§ Entries supplied
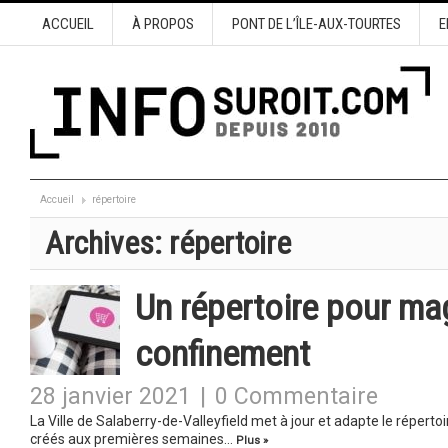
ACCUEIL
À PROPOS
PONT DE L’ÎLE-AUX-TOURTES
E
Accueil
répertoire
Archives:
répertoire
Un répertoire pour ma
confinement
28 janvier 2021
|
0 Commentaire
La Ville de Salaberry-de-Valleyfield met à jour et adapte le réperto
créés aux premières semaines…
Plus »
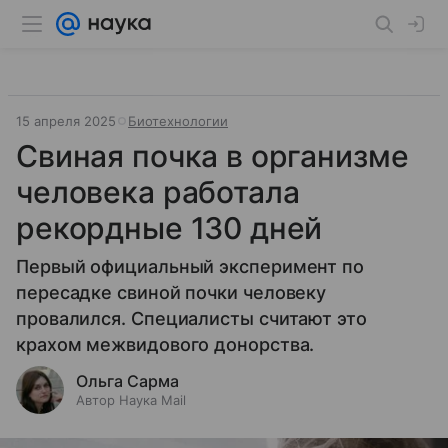
15 апреля 2025
Биотехнологии
Свиная почка в организме
человека работала
рекордные 130 дней
Первый официальный эксперимент по
пересадке свиной почки человеку
провалился. Специалисты считают это
крахом межвидового донорства.
Ольга Сарма
Автор Наука Mail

§ Problem to work on
Everything in the records must be transcribed exactly, except the pictures, which are left out.

§ Exercise response
ACCUEIL
À PROPOS
PONT DE L’ÎLE-AUX-TOURTES
E
Accueil
répertoire
Archives:
répertoire
Un répertoire pour ma
confinement
28 janvier 2021
|
0 Commentaire
La Ville de Salaberry-de-Valleyfield met à jour et adapte le réperto
créés aux premières semaines…
Plus »
15 апреля 2025
Биотехнологии
Свиная почка в организме
человека работала
рекордные 130 дней
Первый официальный эксперимент по
пересадке свиной почки человеку
провалился. Специалисты считают это
крахом межвидового донорства.
Ольга Сарма
Автор Наука Mail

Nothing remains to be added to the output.